Направившись прямо в штабную палатку, Семпроний встретил там дочь. После нежных объятий, сенатор отстранил ее на расстояние вытянутой руки, разыскивая в ее глазах признаки боли и незаживающей раны. Юлия только улыбнулась в ответ.
— Со мной все в порядке, отец. Правда, в порядке. И не надо смотреть на меня такими глазами.
Семпроний вновь прижал ее к себе, поскольку не доверял себе самому, не верил, что сумеет сдержать готовую пролиться слезами радость, переполнявшую его сердце. Наконец он разжал объятия.
— А теперь скажи, где находится твой жених?

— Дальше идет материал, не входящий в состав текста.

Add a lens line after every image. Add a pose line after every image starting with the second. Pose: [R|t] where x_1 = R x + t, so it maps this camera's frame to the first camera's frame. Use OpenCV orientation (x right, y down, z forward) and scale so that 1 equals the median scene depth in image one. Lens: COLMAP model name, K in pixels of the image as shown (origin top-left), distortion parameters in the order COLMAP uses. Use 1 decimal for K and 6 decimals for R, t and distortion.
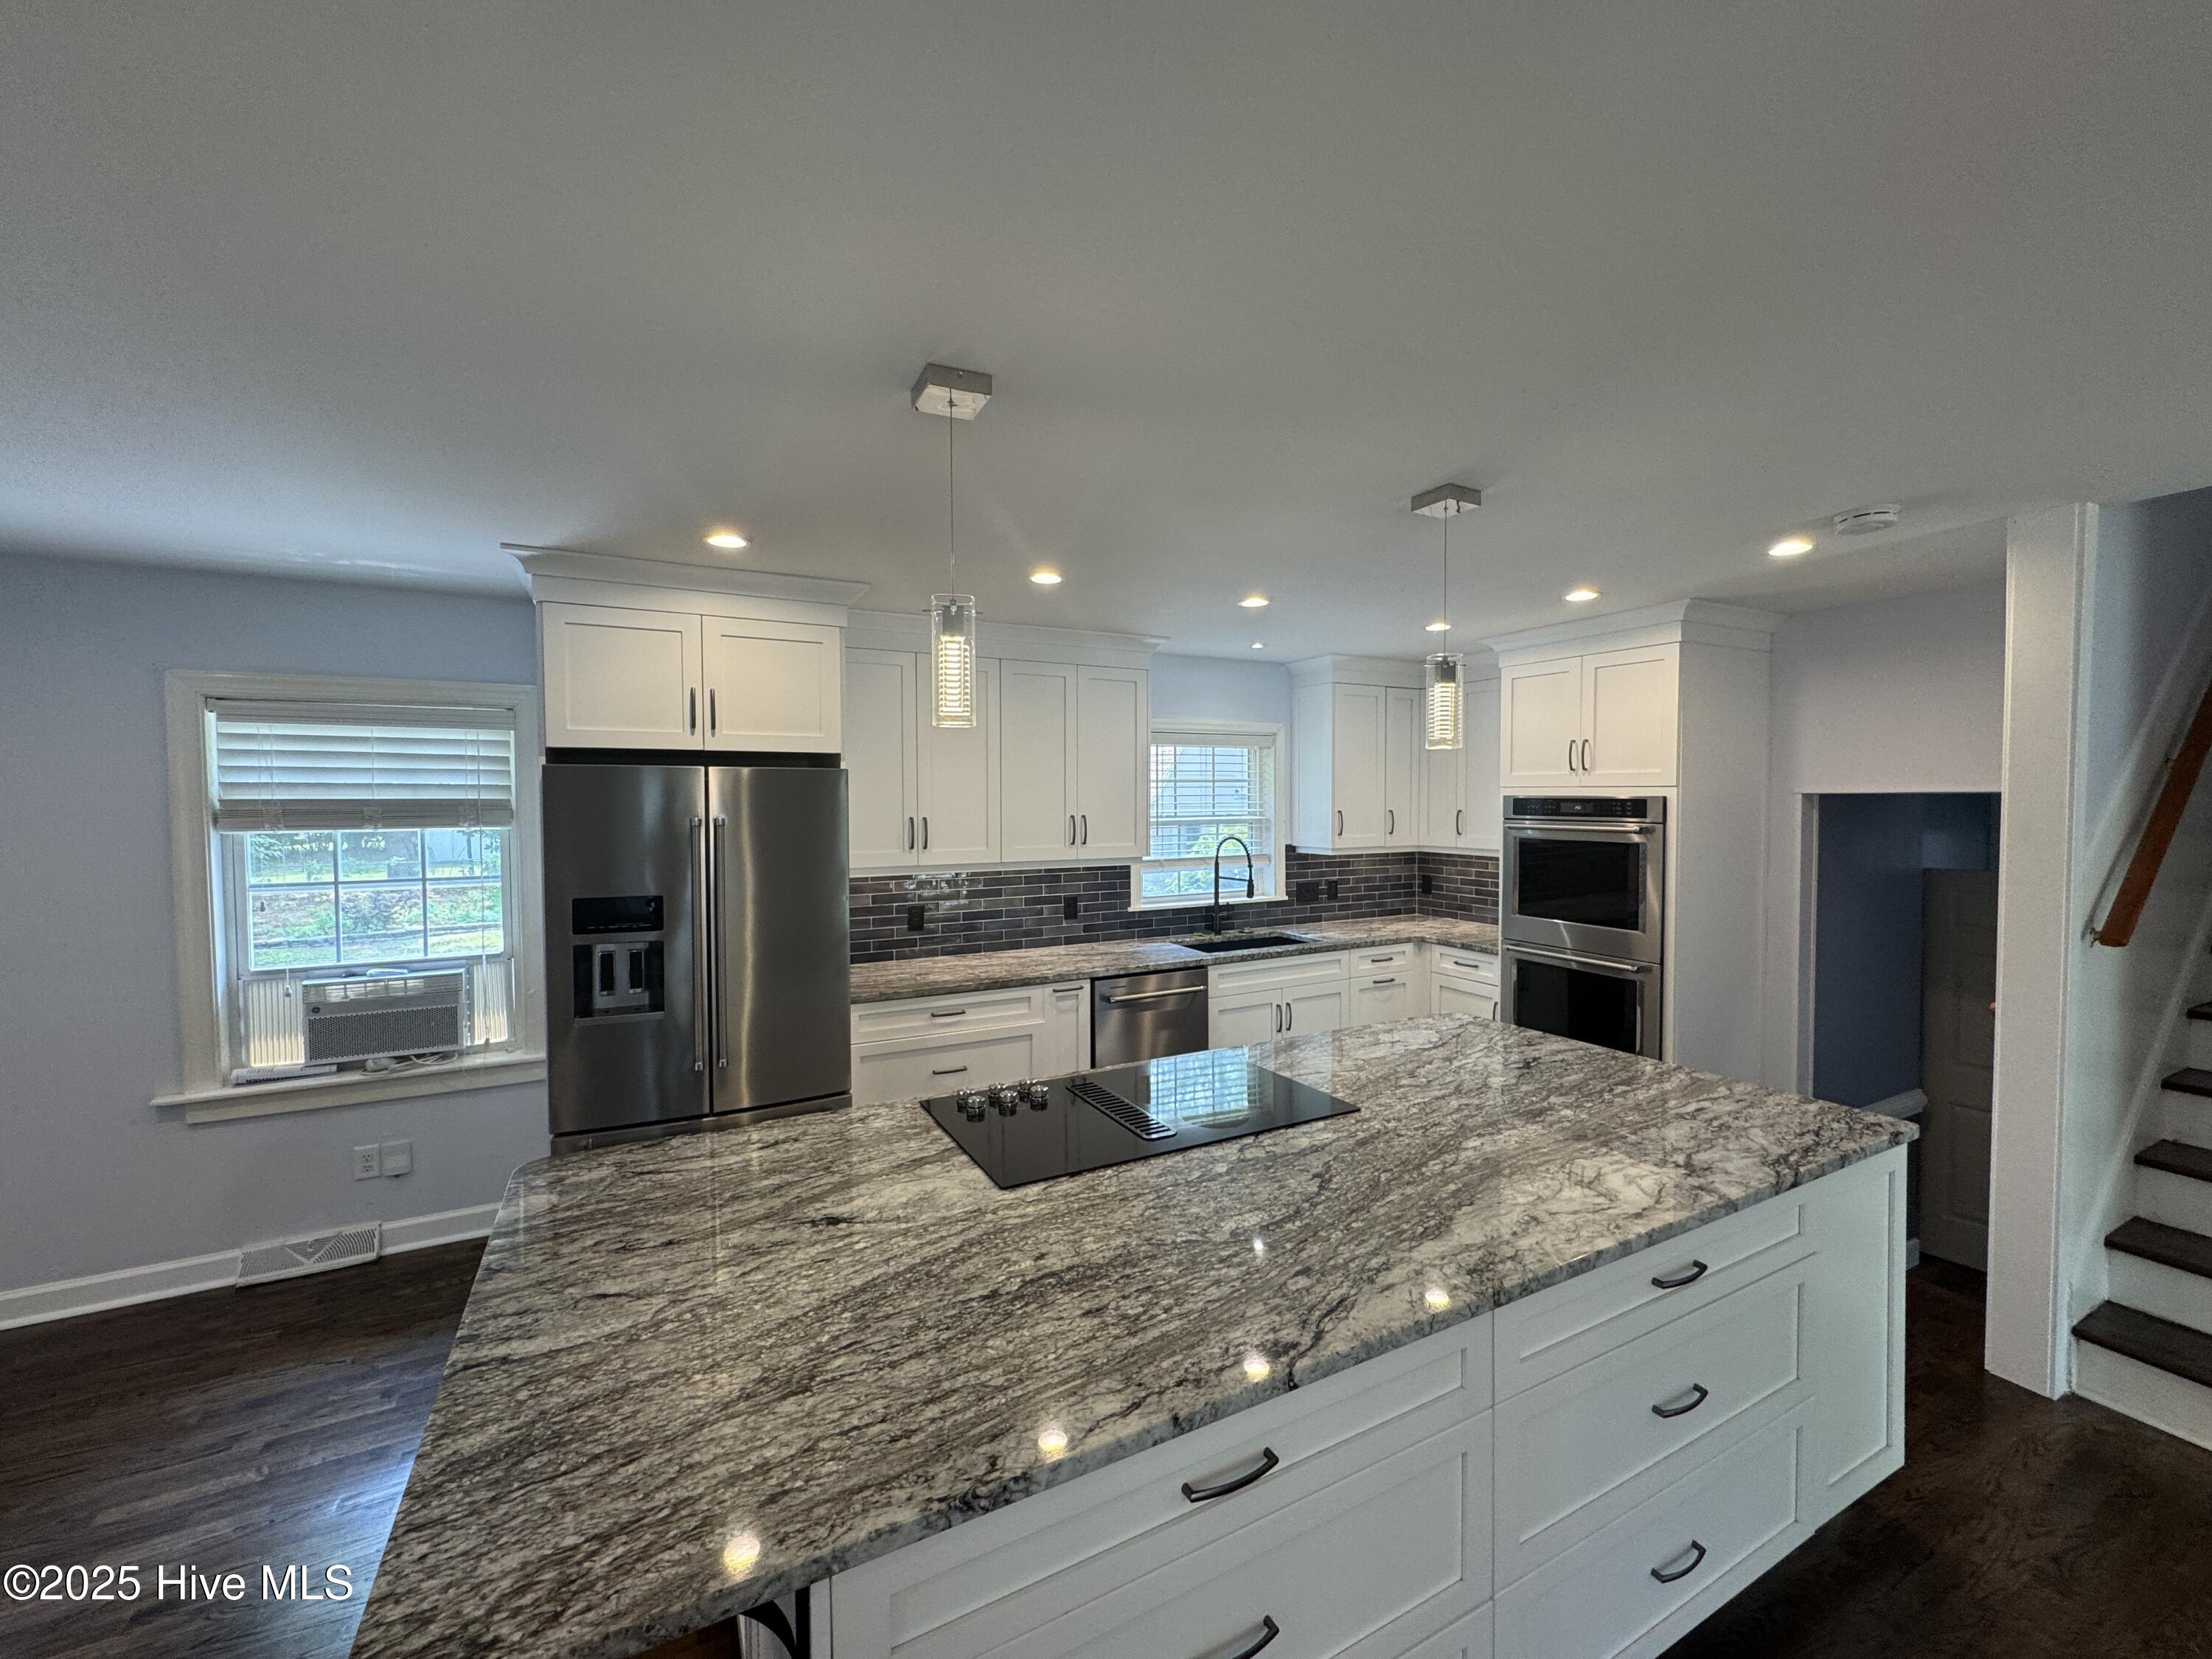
lens RADIAL K [[881.2, 0, 1106.0], [0, 881.2, 829.5], [0, 0, 1]] dist [-0.001441, -0.000047]
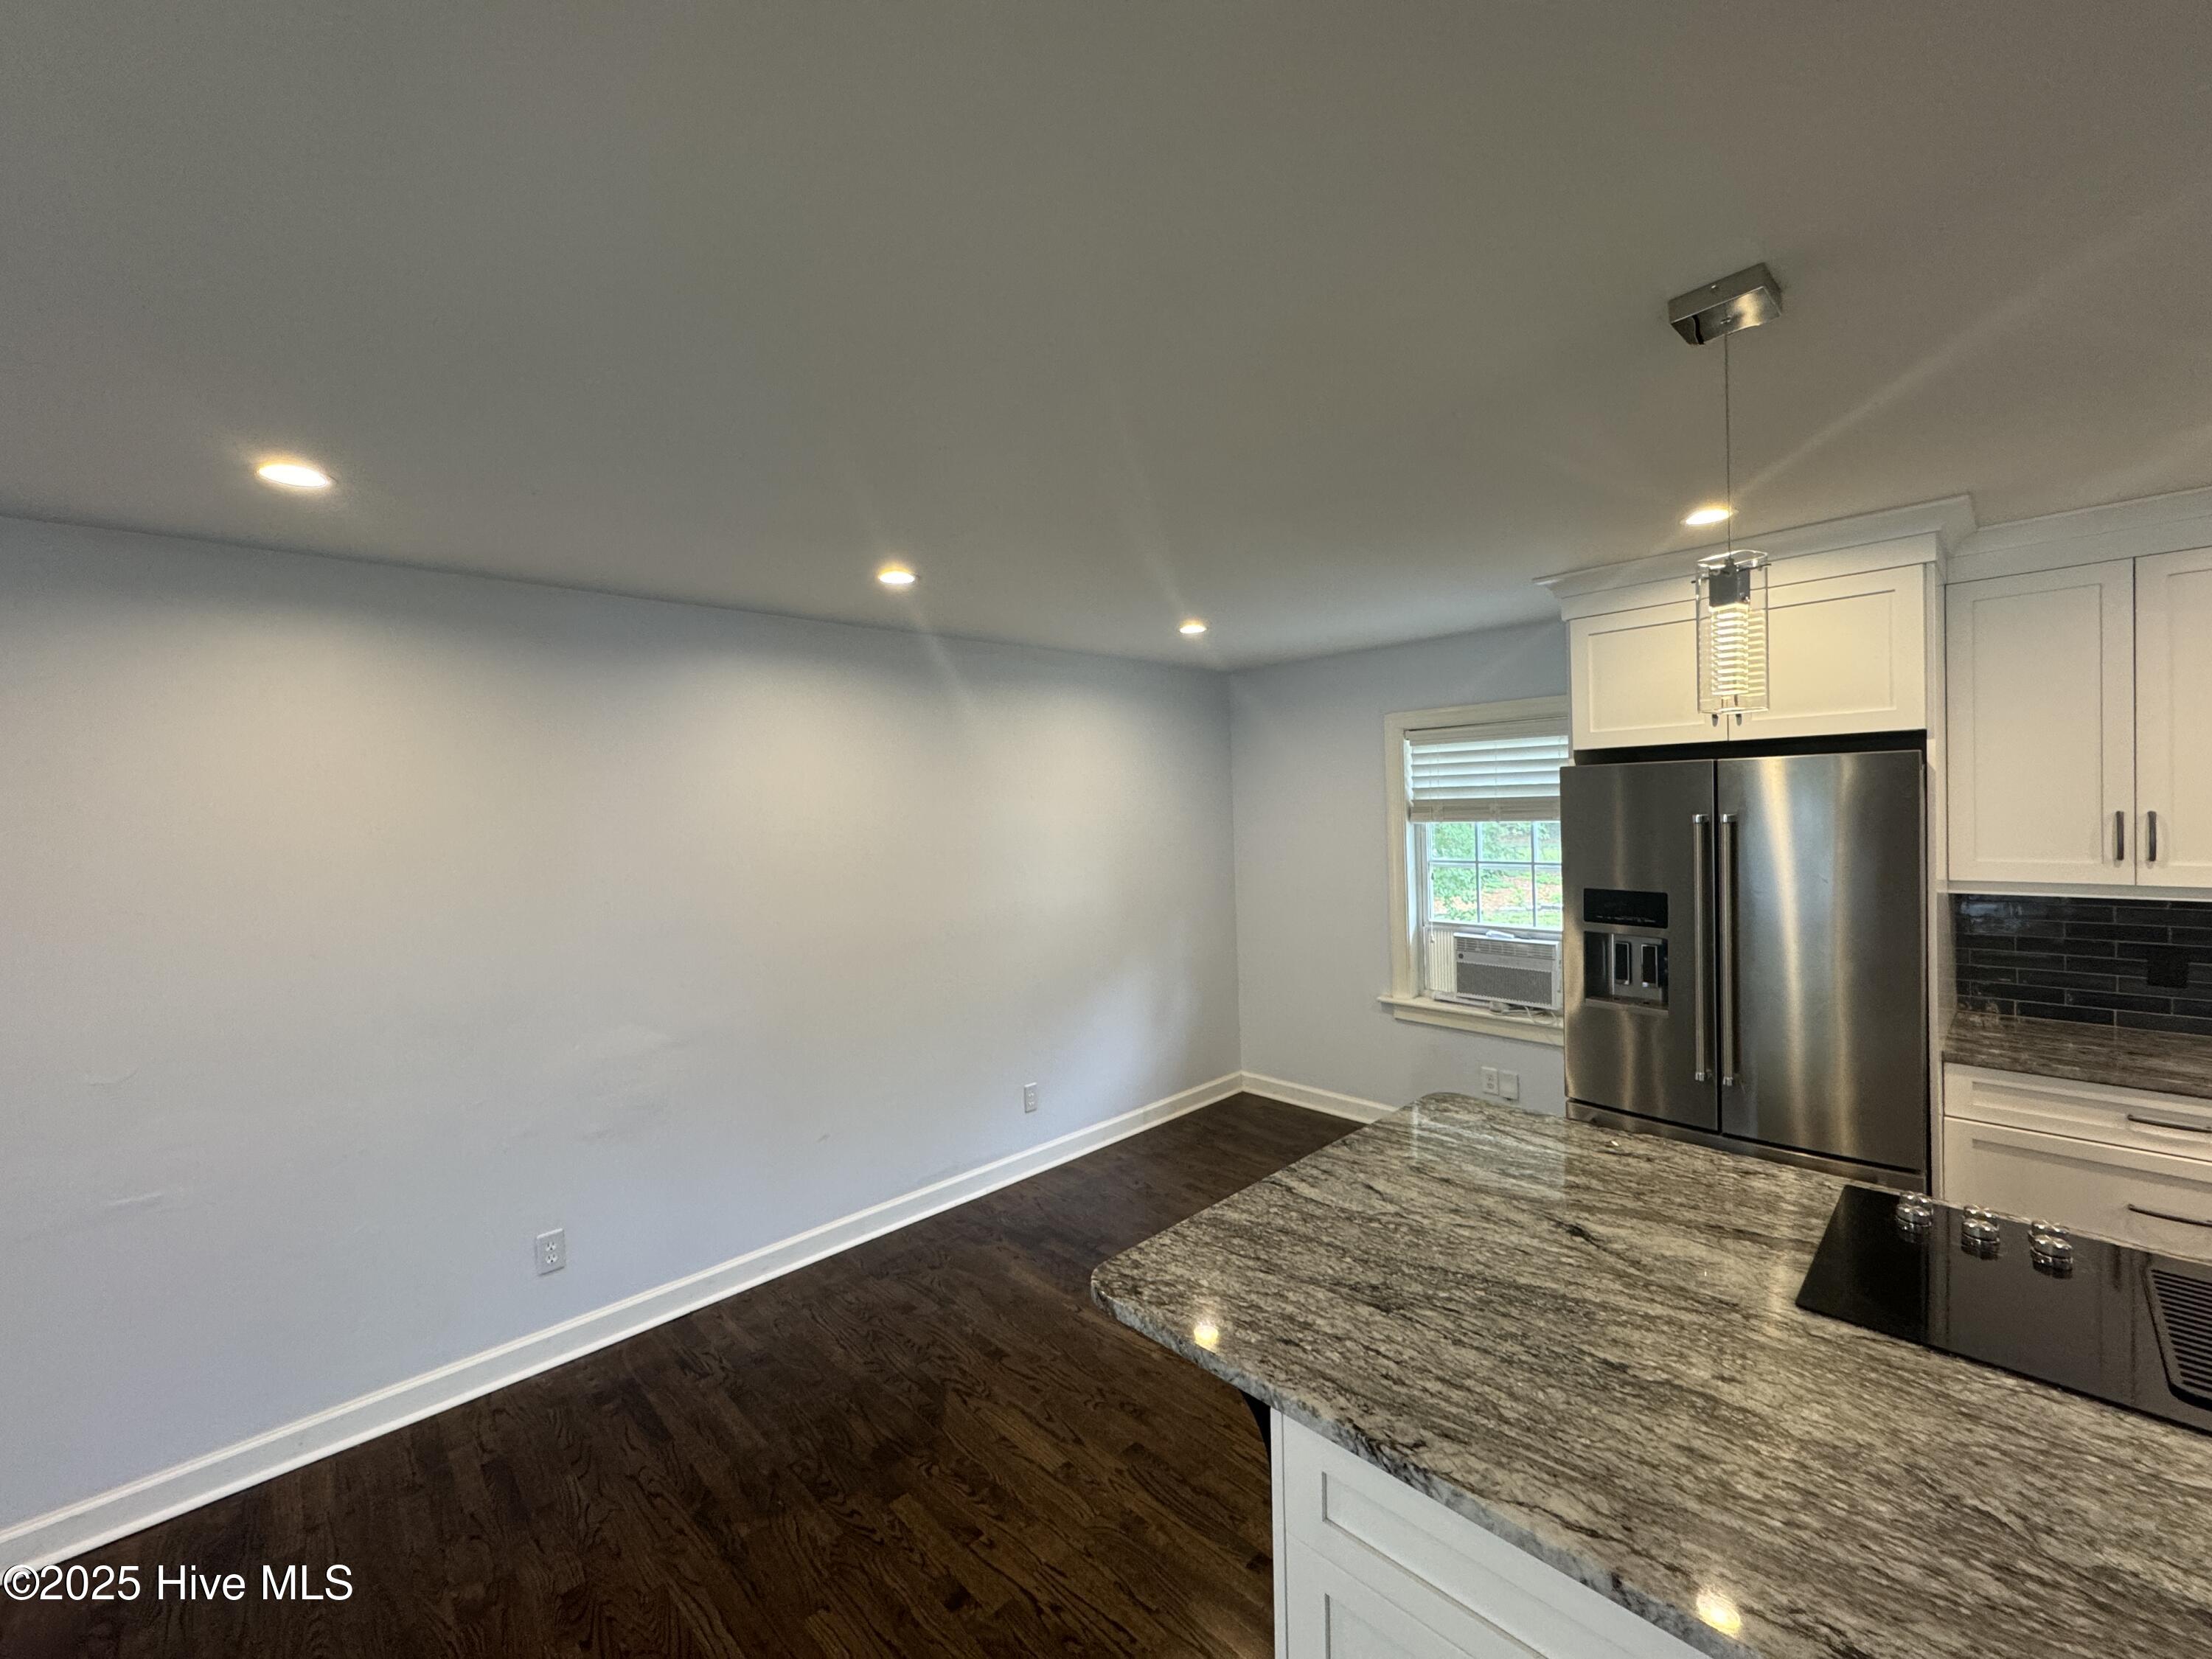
lens RADIAL K [[881.2, 0, 1106.0], [0, 881.2, 829.5], [0, 0, 1]] dist [-0.001441, -0.000047]
pose [[0.276033, 0.021265, -0.960913, 0.522398], [-0.005668, 0.999774, 0.020497, -0.025341], [0.961132, -0.000211, 0.276091, 0.238797]]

— Внизу, у воды; они с Макроном следят за загрузкой своих кораблей. — Умолкнув, Юлия посмотрела на отца. — Неужели он должен плыть? И так скоро?
— Ты знаешь, что должен, — твердым тоном ответил Семпроний. — Это его долг.
— Долг. — Юлия печально улыбнулась. — Вечно этот долг. Его проклятие, я бы сказала.
Сенатор печально улыбнулся:
— Да, вечное проклятие тех, кто служит империи за честь и за совесть, моя дорогая. Пойдем же, отыщем его.
Обе либурны находились за поврежденными судами хлебной флотилии, и, подъехав к военным кораблям, Семпроний и Юлия увидели, что погрузка заканчивается. Оставшиеся в одних рубахах легионеры вносили на корабли запасное оружие, панцири, провизию и воду, поднимаясь на корабли по узким трапам, спущенным с бортов на мелководье. Макрон и Катон, стоя на берегу, обменивались замечаниями, контролируя погрузку и делая пометки на большой навощенной табличке. Заметив приближение правителя и его свиты, оба отсалютовали.
Спешившись, Семпроний подошел к ним.
— Рад видеть тебя снова, Макрон. А я уж боялся, что навсегда лишился этого удовольствия.
Макрон заметно похудел, и лицо его все еще шелушилось после долгого пребывания на солнце. Шагнув вперед, он принял протянутую к нему руку Семпрония.
— Меня не так просто убить, господин. Так было всегда и будет впредь.
— Рад слышать это!
Они обменялись улыбками, после чего Семпроний повернулся к Катону.
— Ты не станешь возражать, если я сперва обменяюсь парой слов с Макроном, прежде чем поговорю с тобой?
— Нет, господин, — ответил Катон, слегка нахмурясь, и повернулся к Юлии. — Можешь пока посидеть рядом со мной.
Они направились к последней партии грузов, сложенной на берегу, и опустились на песок. Юлия припала головой к плечу Катона, он обнял ее за плечи. Какое-то мгновение они просто молчали, слишком глубоко осознавая неизбежность разлуки. Наконец Юлия произнесла:
— Это нечестно.
— Нечестно.
— Ты хотя бы представляешь, сколько продлится твое отсутствие?
— Это зависит от Аякса. Но я вернусь в Рим сразу же, как только он будет захвачен в плен или убит. Клянусь тебе.